Importantly, the cathode material undergoes several phase transitions as it is being charged i.e., when lithium diffuses out of the structure[19]. Initially, the structure transitions into a distorted monoclinic O’3 phase. Further deintercalation leads to a hexagonal O1 phase. Additionally, several hybrid phases can be observed at varying levels of delithiation, denoted as H1-H3. These compose of mixed O1 and O3 phases. The structures are illustrated in figure 2.

Figure 2: An illustration of NMF phases present during charging and discharging. Color code as in Figure 1. (Figure adapted from [19] by Akseli Rautakorpi)

XRD is among to most important tools for analyzing prepared samples, since it can be used for not only identifying the formation of the correct phase, but also to study more carefully the quality and structure of the material. Figure 3 shows a typical XRD pattern observed for NMF 811. Samples may commonly exhibit cation mixing – cations occupying octahedral sites in lithium layers.

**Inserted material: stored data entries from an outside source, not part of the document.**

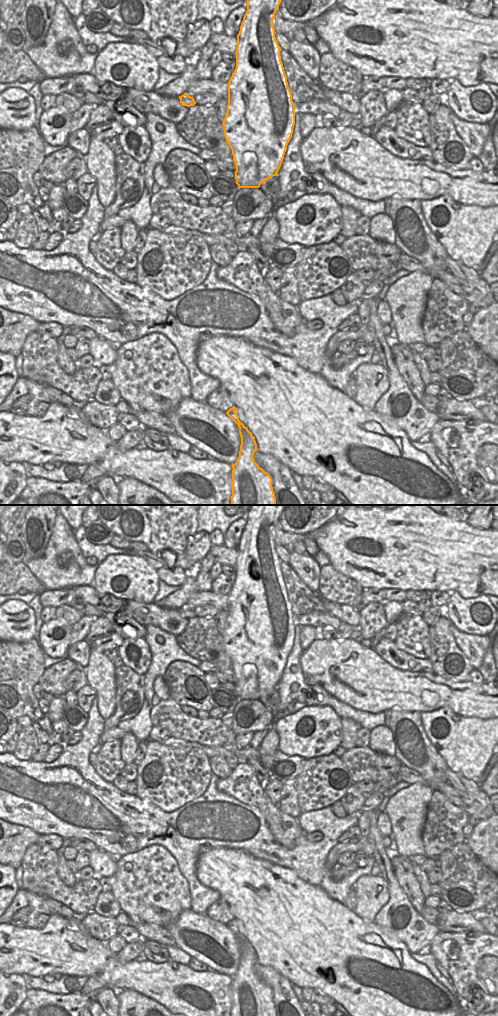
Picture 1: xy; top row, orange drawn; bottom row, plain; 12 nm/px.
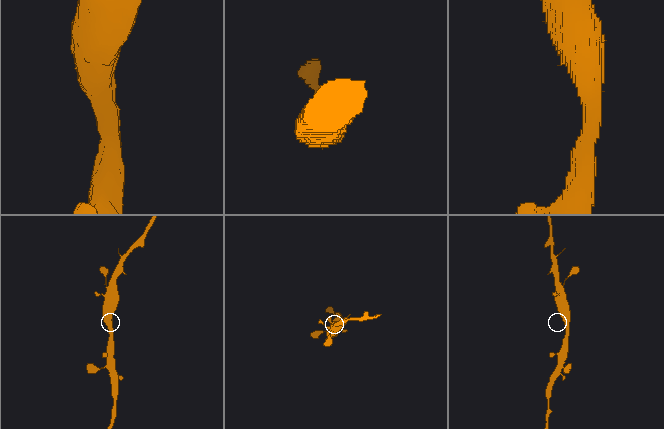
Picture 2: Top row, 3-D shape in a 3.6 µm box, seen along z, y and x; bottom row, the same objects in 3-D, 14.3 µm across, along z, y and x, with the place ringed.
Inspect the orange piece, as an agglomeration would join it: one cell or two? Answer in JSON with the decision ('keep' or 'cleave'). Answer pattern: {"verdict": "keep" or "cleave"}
{"verdict": "keep"}

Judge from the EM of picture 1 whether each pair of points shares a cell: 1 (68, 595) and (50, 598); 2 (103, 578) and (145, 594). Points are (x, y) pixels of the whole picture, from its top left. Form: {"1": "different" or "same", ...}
{"1": "same", "2": "same"}

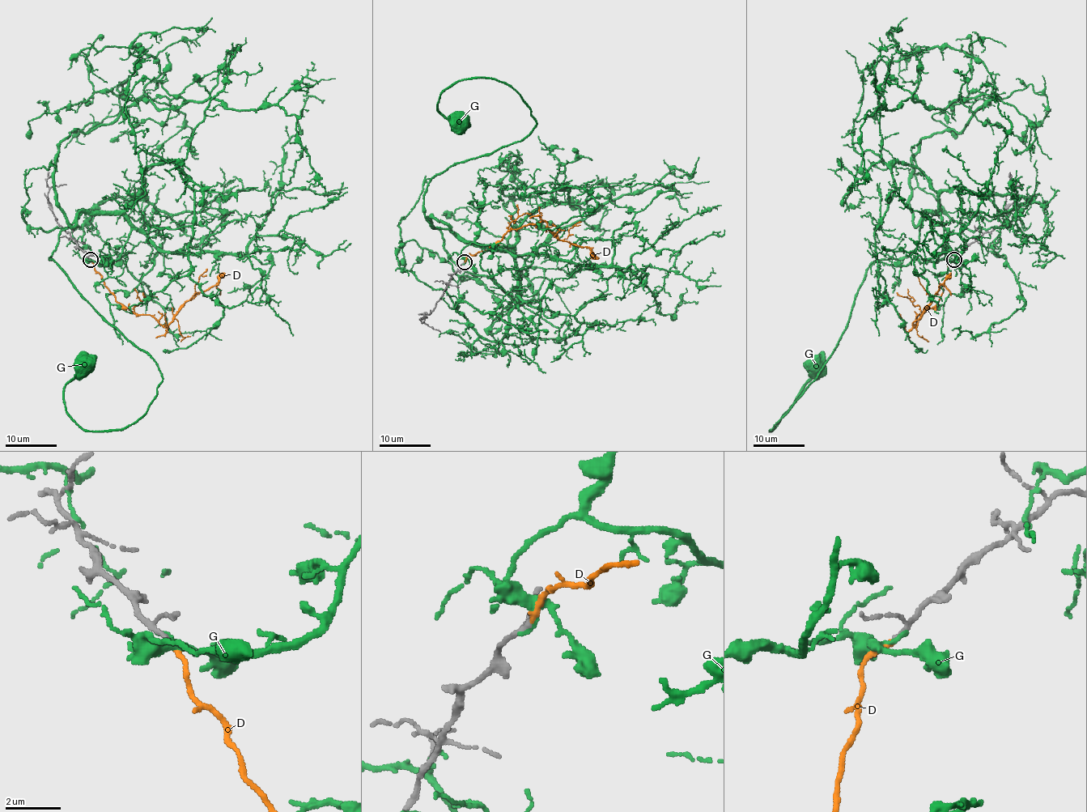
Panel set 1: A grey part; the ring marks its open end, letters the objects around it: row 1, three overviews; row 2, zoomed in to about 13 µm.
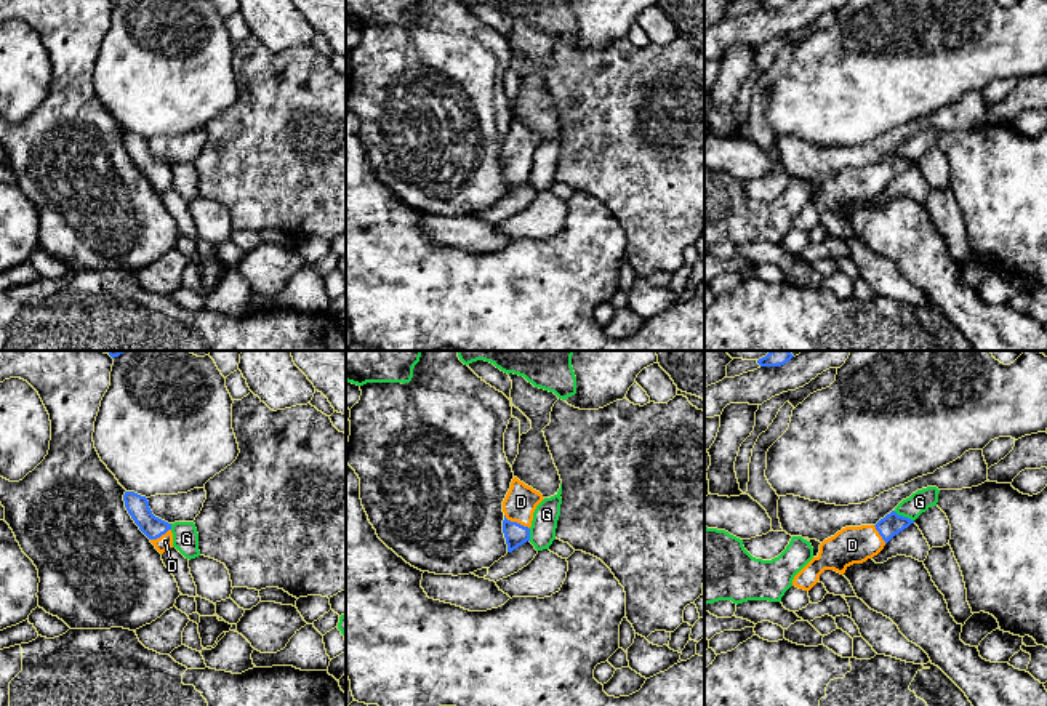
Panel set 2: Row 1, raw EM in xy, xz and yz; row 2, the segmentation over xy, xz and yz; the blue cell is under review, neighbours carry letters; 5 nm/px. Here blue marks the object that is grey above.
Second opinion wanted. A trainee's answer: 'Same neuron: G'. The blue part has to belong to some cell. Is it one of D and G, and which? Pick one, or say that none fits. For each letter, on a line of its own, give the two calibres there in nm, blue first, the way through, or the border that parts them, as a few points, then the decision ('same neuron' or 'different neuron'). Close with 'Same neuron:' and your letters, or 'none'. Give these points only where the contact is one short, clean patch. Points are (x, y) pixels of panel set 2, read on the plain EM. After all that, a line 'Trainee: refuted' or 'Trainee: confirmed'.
D: calibres 110 and 160 nm; way xz (516, 176), (516, 164), (521, 143); same neuron
G: calibres 110 and 110 nm; different neuron
Same neuron: D
Trainee: refuted

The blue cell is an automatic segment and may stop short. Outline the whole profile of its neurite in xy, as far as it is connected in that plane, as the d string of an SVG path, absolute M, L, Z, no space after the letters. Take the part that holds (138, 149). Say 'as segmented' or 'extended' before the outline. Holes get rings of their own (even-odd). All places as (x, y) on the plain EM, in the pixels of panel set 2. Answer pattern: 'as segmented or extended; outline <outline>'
extended; outline M125 133L123 142L134 165L150 181L160 195L173 189L171 165L152 155L146 138L134 133Z

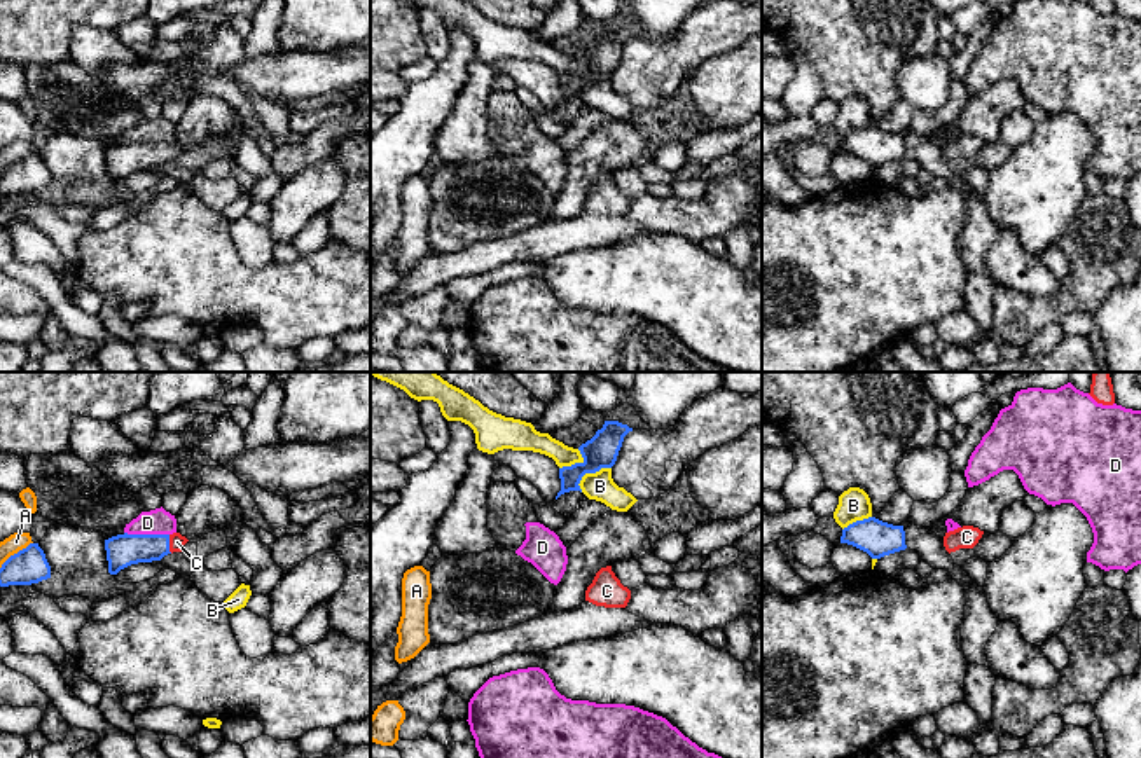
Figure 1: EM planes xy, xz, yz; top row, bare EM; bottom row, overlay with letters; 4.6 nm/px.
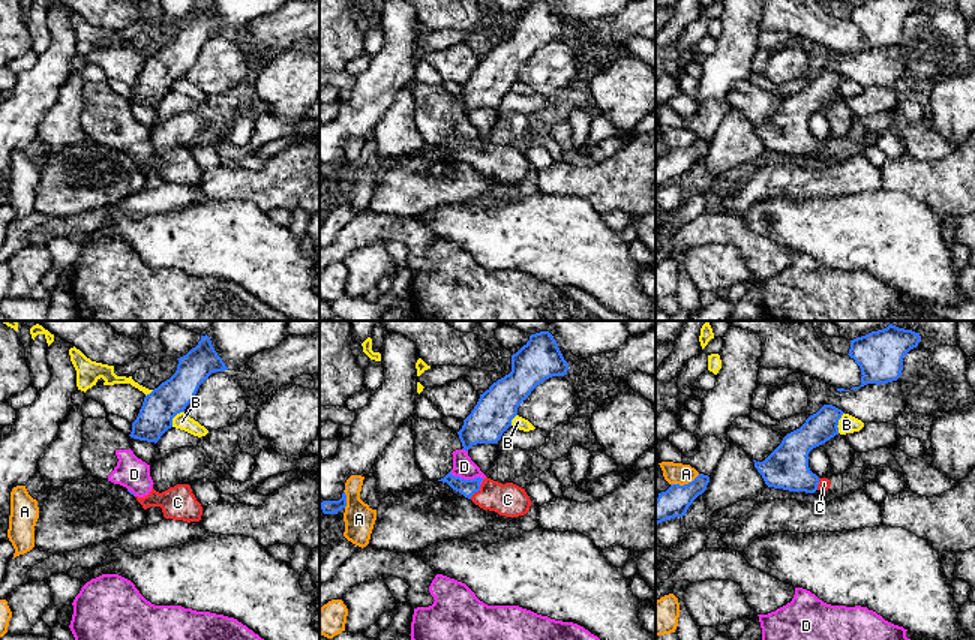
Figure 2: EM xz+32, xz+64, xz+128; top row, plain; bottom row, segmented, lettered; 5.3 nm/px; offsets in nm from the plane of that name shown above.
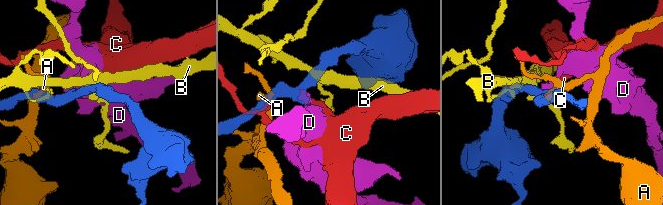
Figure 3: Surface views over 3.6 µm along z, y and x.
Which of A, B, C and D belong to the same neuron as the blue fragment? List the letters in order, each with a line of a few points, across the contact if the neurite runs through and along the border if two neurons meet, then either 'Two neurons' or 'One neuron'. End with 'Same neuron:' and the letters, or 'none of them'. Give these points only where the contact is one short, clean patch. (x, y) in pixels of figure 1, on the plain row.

This is commonly assessed by examining the intensity ratio between the (003) and (004) reflections (I003/I104). A value above 1 suggests little cation mixing, which enhances the performance of the material [8]. Additionally, the separation of the (006)/(012) and (108)/(110) reflection pairs are used to study how well the layered structure has formed with clear separation suggesting a well formed layered structure [8]

Figure 3. A typical XRD pattern observed between 2-theta values of 15 and 70 for NMF 811 with the relevant reflections marked. Reflections related to another phase (Li5FeO4) can be ignored between 2-theta values of 19 and 25. (Figure by Akseli Rautakorpi)


NMF has practically an equal theoretical capacity to NMC. Importantly, several papers have reported high reversible specific capacities during the initial cycles reaching values above 200 mAh/g [6] [13][14] [16]. Thus, NMF can be seen as a promising material for the transition to Co-free battery chemistries.

In NMF Ni, Mn and Fe exist in oxidation states of 2, 4 and 3 respectively [15]. This suggests that the Ni2+/Ni4+  redox pair is the most electrochemically active, being responsible for most of the electrochemical storage. Mn remains mostly unchanged during the charging and discharging, which indicates to its role of stabilizing the structure. Similarly, the Fe3+/Fe4+ redox couple is considered mostly electrochemically inactive contributing to the stability of the material during repeated cycles [8]. It should be noted that the roles of Mn and Fe are still under research with varying views. The roles of each cation may also be dependent on the stoichiometric ratio of each element, which hinders the formation of a general view on their roles. 

Interestingly, Xi et al. [17] studied the capacity of NMF 811 as a function of cell voltage and found that the material stores more energy at higher voltages (> 4.1 V), while storing less energy at lower potentials (< 3.9 V) when compared to NMC. This would suggest that the material reaches its full potential only at higher voltages. Thus, increasing the cut-off potential from the common 4.6 V to 4.8 V or more could yield in a notable capacity increase. Additionally, as higher potentials are used a higher energy density can be reached. Thus, a key area of development is improving the stability of NMF based batteries when charged to higher potentials. This is mainly tackled by either doping the material with other transition metals [11], or by surface coating it with a suitable material [6]

The lithium quantity can also be optimized to increase the capacity. The theoretical capacity of NMF is calculated with the assumption that Li and NMF are precent at a 1:1 ratio. The capacity could increase considerably if even 10% more lithium could be stored in the structure in a stable manner. Several articles highlight such work, owing to higher observed specific capacities [6] [8][10][14][15][16].  Nonetheless, NMF requires still considerable research before it could become a competitive material on the market. Mainly its stability under repeated cycles needs to be improved, along with the ability to deliver high amounts of current rapidly.